La rivolta fu, però, male organizzata tra i siciliani stessi.
Mentre la maggioranza dell’isola aderiva alla Costituzione spagnola,
Palermo inviò emissari a Messina e Catania per farle aderire al
sogno dell’indipendenza isolana. Il principe di Scaletta, investito
dal Re del compito di sedare i tumulti, fece arrestare questi
ambasciatori, spedendoli al carcere di Gaeta, e vietando, altresì,
ai presidenti delle 7 province siciliane di avere contatti con la
giunta palermitana. In pratica in Sicilia scoppiò la guerra civile.
A Palermo furono formati tre reparti armati
(soprannominati guerriglie),
per lo più costituiti con galeotti liberati, e inviati contro i
centri siciliani che non avevano aderito alla loro rivolta. Fu
sparso molto sangue fraterno, ed avvennero eccidi come a Mistretta o
quello del principe di San Cataldo a Caltanissetta, il 13
agosto 1820. Una spedizione militare, al comando del generale
Florestano Pepe, partita da Napoli, sbarcò il 5 settembre 1820 sulle
spiagge di Milazzo,, protetta da navi della flotta borbonica.
Raggiunto da un reparto di volontari messinesi, marciò su Palermo.
Per evitare il peggio, il principe di Villafranca si incontrò con
Pepe a Termini Imerese. Fu stipulato l’accordo che prevedeva:
un’amnistia generale, l’ingresso delle truppe borboniche in città
per il 25 settembre e la riapertura del
Parlamento siciliano. Se il trattato fu approvato dalla giunta, non
lo fu dal popolo, che, gridando al tradimento, rinforzò gli
sbarramenti, respingendo per diversi giorni i soldati napoletani. Il
generale Pepe, il 5 ottobre, nell’attesa di rinforzi, incontrò su
una nave inglese (il Racer) il nuovo capo della giunta, principe di
Paternò. Anche qui si raggiunse un accordo: un’amnistia generale, la
consegna dei forti e
l’adozione della costituzione spagnola, eventualmente modificata dal
Parlamento siciliano.
Intanto a Napoli si insediava il nuovo Parlamento il primo
ottobre. Il generale Pepe non agiva di certo per sua iniziativa,
ciononostante, fu sconfessato da Napoli, Re e Parlamento napoletano
compreso. Si dimise, lasciando il comando, provvisoriamente, al suo
luogotenente, principe di Campana, che iniziò arresti tra i ribelli.

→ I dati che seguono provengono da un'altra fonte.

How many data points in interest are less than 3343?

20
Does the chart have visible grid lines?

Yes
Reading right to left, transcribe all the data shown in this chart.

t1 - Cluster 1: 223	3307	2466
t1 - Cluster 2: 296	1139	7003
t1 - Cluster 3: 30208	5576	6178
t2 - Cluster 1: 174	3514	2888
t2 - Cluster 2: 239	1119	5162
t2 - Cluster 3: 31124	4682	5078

Venne inviato da Napoli, il 7 novembre 1820, il nuovo comandante
militare della spedizione in Sicilia, il generale Pietro Colletta
(futuro storico). Questi molto pragmaticamente, fece giurare la
fedeltà alla costituzione spagnola e indisse le elezioni per il
Parlamento di Napoli, che ancora non si erano tenute a Palermo e
provincia. Non risolse gran ché, perché gli eletti palermitani si
rifiutarono di partire per Napoli.
Intanto, tra le
decisioni prese dal nuovo Parlamento della città partenopea, vi fu
la ridefinizione delle nuove strutture amministrative
provinciali e comunali, ma, soprattutto, nuove leggi sulla libertà
di stampa e di religione. Il 16 febbraio del 1821, si tentò una
riconciliazione con le spinte autonomistiche siciliane e venne
composta una commissione, che analizzasse il problema, mantenendo,
però, il principio dell’unità del Regno.